• COMPITI DA SVOLGERE
a) Secondo il brano, in quale fortezza fu internato Pacca per ordine di Napoleone?
b) Aggiorna il brano riscrivendo il passo tra "Nella congregazione cardinalizia" e "inclusi i protestanti.", estremi inclusi, e sostituisci "Ratisbona" con "Magonza".

• BRANO DA LEGGERE
_ _ _ _

Nella congregazione cardinalizia istituita nel gennaio 1803 per discutere il progetto di concordato tedesco si oppose alla costituzione di una Chiesa unitaria proposta dal vescovo di Ratisbona Karl Theodor Dalberg; sostenne invece, con Consalvi e della Genga, una politica di mediazione con i singoli sovrani, inclusi i protestanti.
La ripresa del conflitto fra Pio VII e Napoleone – che, di fronte al rifiuto del papa di aderire al blocco continentale e di conferire l’investitura canonica ai vescovi di nomina imperiale, occupò nuovamente Roma nel febbraio 1808 – proiettò Pacca al vertice della gerarchia ecclesiastica. Il 19 giugno Pio VII lo nominò prosegretario di Stato in seguito all’arresto del cardinale Giulio Gabrielli, il quale sostituiva il segretario Consalvi, costretto alle dimissioni. Considerato uno dei fautori della resistenza del pontefice nei confronti della politica napoleonica e delle iniziative delle autorità francesi a Roma, Pacca fu arrestato a sua volta il 6 settembre e solo l’intervento di Pio VII gli evitò l’esilio a Benevento. Rimase confinato negli appartamenti pontifici, dove redasse, insieme a Michele Di Pietro, la bolla Quam memorandum (10 giugno 1809) con cui Pio VII scomunicava, senza nominarlo, Napoleone in risposta all’annessione degli Stati romani all’Impero francese. Nella notte fra il 5 e il 6 luglio, quando il generale Étienne Radet occupò il Quirinale, fu prelevato insieme al papa e lo seguì in esilio fino a Grenoble per poi essere internato, su ordine di Napoleone, nella fortezza di Fenestrelle in Piemonte, in un isolamento che non gli impedì, fra l’altro, di dettare le sue memorie al nipote Tiberio.

_ _ _ _

• DATI REGISTRATI
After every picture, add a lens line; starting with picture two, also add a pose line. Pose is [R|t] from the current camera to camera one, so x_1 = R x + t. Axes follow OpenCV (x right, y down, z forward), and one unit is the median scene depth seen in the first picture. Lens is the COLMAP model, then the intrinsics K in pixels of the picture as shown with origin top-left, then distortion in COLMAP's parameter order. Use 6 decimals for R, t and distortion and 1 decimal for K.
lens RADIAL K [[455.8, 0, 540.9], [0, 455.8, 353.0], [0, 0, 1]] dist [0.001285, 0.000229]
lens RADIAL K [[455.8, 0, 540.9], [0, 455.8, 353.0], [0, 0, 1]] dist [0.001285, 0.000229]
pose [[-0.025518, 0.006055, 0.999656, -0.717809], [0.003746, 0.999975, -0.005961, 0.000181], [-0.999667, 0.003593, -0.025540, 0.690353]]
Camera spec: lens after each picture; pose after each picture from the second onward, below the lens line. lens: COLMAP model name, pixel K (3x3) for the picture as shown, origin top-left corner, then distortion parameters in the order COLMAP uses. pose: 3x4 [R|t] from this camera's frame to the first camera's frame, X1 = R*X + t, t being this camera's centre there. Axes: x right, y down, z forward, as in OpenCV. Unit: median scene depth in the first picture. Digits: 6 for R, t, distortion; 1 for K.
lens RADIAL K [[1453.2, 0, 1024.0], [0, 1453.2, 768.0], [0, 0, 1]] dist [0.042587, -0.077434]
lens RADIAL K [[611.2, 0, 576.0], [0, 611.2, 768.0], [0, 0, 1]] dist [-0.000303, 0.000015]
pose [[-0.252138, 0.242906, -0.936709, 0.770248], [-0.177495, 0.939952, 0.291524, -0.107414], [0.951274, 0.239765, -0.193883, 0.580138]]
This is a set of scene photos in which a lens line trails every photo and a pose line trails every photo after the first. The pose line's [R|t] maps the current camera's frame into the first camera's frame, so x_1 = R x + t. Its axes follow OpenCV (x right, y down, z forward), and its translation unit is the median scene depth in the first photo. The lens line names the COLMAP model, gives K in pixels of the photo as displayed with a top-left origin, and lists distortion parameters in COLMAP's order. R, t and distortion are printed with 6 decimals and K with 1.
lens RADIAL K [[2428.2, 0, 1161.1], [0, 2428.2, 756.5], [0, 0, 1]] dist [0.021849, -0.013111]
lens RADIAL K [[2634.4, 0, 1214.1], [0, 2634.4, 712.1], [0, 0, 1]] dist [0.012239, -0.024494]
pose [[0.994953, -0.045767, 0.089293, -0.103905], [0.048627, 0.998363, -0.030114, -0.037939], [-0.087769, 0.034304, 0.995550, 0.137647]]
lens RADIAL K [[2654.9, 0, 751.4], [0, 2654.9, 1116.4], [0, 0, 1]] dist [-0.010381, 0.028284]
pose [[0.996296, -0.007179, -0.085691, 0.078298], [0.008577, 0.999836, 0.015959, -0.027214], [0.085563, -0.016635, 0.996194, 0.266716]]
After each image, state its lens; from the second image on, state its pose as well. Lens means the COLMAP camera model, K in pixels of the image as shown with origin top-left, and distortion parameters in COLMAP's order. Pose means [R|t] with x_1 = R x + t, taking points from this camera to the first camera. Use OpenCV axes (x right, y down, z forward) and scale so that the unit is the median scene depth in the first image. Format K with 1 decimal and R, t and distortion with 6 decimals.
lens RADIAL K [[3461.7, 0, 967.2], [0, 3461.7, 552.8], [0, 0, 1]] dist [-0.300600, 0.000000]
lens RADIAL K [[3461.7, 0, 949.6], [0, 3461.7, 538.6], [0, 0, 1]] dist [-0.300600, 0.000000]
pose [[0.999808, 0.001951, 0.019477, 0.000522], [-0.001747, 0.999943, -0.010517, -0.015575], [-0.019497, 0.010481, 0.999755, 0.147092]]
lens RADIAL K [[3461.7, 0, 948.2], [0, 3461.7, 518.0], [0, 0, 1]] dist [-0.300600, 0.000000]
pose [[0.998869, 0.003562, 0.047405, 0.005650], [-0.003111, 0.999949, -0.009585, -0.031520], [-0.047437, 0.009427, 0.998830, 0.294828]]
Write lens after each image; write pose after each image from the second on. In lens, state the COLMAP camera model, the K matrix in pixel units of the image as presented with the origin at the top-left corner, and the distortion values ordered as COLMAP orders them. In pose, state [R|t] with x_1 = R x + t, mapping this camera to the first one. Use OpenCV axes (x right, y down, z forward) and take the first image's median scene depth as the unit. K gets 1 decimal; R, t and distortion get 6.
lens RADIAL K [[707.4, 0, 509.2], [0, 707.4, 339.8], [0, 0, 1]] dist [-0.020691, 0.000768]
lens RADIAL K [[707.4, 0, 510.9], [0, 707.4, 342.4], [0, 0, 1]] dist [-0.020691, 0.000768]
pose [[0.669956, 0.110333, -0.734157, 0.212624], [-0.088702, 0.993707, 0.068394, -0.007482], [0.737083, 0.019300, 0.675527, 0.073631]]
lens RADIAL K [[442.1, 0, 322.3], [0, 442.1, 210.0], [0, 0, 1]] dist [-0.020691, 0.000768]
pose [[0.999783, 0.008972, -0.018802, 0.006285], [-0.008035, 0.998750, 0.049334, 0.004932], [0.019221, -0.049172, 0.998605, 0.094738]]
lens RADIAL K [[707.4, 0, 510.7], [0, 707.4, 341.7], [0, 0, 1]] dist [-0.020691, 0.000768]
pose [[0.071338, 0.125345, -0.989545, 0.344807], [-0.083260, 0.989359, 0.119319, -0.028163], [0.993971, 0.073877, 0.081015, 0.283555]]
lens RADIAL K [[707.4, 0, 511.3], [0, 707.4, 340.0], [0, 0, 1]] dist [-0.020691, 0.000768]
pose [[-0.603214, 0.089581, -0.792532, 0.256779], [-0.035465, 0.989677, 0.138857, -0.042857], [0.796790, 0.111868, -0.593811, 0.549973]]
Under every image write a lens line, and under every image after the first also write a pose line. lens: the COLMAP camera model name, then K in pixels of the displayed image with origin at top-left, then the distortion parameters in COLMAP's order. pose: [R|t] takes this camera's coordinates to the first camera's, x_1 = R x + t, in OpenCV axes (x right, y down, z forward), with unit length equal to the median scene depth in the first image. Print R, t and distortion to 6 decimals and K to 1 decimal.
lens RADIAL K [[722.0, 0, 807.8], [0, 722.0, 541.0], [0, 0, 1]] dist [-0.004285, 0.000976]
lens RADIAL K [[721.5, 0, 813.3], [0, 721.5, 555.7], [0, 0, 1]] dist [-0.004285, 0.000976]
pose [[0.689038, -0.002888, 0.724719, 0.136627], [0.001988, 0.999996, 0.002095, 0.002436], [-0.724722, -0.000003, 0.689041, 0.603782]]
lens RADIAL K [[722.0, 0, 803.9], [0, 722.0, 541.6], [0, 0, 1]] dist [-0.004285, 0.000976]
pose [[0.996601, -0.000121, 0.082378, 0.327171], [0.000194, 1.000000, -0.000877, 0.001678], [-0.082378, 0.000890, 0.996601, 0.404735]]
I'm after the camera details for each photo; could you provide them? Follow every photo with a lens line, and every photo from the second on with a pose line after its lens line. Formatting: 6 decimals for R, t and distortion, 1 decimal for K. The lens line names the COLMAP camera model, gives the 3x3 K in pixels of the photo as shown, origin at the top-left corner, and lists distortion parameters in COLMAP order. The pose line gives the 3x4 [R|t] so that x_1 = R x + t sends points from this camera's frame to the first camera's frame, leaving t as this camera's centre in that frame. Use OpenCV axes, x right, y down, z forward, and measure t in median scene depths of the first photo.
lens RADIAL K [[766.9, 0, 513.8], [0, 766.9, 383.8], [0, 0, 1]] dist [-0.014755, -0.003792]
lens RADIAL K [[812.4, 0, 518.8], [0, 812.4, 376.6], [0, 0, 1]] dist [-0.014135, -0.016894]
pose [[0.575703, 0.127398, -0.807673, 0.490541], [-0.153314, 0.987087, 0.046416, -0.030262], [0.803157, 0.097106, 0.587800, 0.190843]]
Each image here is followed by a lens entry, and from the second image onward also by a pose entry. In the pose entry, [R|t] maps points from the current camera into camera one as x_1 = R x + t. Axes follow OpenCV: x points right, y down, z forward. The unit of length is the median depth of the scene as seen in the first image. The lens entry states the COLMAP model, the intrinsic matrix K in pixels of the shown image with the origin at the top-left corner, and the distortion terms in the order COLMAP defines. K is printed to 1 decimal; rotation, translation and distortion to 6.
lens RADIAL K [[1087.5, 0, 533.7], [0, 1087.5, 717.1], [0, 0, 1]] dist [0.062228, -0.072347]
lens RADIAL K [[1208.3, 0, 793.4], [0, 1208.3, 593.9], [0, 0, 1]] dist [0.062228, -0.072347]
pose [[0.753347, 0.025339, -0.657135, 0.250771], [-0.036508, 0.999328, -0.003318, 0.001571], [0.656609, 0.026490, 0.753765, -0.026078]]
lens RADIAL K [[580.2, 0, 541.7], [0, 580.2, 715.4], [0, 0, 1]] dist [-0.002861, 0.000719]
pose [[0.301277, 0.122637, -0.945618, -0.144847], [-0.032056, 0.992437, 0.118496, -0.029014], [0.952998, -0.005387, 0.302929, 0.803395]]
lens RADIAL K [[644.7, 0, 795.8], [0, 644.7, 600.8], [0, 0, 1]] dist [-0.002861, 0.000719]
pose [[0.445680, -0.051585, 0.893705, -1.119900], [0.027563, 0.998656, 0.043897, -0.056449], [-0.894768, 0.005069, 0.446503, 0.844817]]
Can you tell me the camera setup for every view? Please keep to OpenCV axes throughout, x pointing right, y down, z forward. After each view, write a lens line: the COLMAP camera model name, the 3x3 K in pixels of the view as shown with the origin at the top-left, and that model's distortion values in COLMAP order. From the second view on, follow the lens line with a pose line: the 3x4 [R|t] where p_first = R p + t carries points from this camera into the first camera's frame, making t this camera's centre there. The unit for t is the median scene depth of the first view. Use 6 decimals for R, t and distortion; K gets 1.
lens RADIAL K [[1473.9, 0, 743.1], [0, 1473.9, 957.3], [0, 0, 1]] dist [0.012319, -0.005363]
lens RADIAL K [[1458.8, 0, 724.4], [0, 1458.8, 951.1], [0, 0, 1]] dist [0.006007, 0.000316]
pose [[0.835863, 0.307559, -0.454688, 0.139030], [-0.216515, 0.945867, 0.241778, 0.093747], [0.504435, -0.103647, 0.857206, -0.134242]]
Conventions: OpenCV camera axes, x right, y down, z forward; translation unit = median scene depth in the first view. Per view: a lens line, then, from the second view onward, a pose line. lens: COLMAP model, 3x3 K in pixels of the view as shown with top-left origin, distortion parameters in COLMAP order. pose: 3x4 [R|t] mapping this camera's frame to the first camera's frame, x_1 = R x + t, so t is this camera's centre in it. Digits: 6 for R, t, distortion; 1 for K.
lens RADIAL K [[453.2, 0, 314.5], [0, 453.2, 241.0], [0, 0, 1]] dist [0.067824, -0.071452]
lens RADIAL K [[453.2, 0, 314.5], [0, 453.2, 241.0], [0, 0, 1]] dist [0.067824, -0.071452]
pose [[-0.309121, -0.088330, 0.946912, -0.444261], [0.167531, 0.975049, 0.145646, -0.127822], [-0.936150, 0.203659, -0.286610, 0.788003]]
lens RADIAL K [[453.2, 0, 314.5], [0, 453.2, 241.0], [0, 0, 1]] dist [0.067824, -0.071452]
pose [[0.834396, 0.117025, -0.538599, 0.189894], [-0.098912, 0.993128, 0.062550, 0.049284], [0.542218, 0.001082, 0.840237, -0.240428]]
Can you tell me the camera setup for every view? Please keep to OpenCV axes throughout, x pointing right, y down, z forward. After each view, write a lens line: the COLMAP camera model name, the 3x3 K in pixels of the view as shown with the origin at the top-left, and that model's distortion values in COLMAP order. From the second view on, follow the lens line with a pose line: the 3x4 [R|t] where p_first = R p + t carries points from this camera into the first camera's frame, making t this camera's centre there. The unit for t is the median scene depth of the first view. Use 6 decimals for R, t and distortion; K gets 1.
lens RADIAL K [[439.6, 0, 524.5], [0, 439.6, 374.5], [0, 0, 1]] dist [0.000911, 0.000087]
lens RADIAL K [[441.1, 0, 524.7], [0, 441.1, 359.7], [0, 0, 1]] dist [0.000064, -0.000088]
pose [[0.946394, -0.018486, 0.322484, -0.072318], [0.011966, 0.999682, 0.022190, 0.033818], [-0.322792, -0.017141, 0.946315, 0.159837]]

_ _ _ _

• INSIEME DELLE SOLUZIONI
a) Nella fortezza di Fenestrelle, in Piemonte.

b)
Nella congregazione cardinalizia istituita nel gennaio 1803 per discutere il progetto di concordato tedesco si oppose alla costituzione di una Chiesa unitaria proposta dal vescovo di Magonza Karl Theodor Dalberg; sostenne invece, con Consalvi e della Genga, una politica di mediazione con i singoli sovrani, inclusi i protestanti.